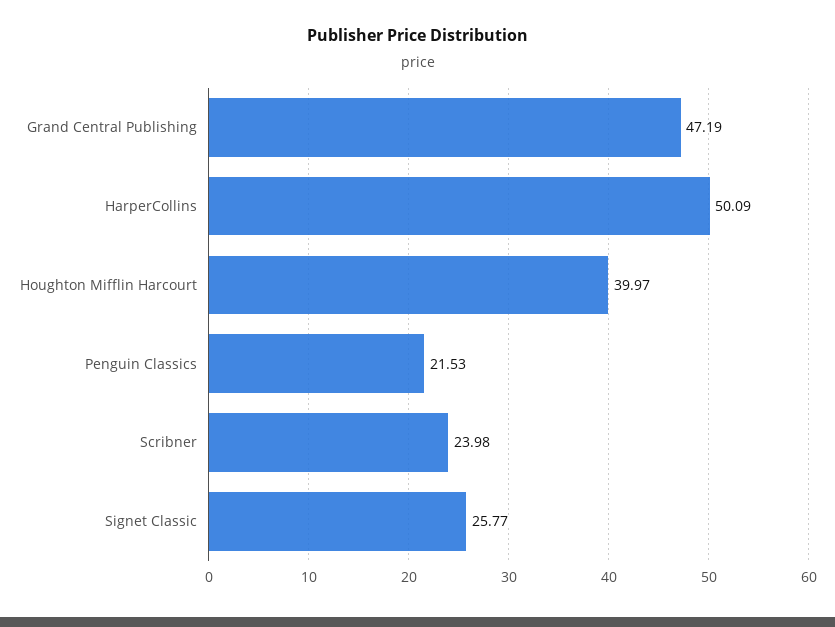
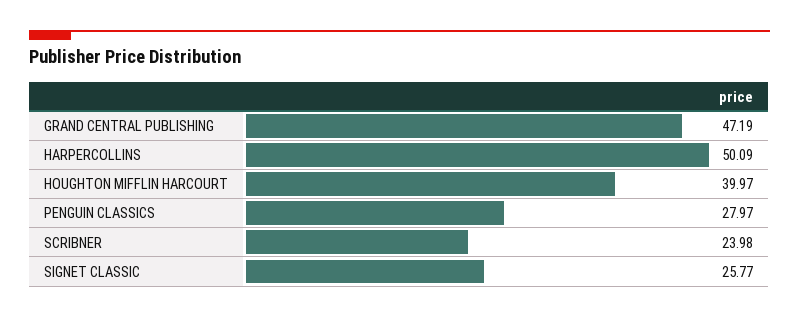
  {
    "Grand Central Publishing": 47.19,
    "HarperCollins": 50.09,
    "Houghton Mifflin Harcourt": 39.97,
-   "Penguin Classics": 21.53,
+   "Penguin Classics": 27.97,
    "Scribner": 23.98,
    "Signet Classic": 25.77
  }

= = = =

> [Request]: Each line above that has the word "Classics" should be copied.

> [Solution below]:
-   "Penguin Classics": 21.53,
+   "Penguin Classics": 27.97,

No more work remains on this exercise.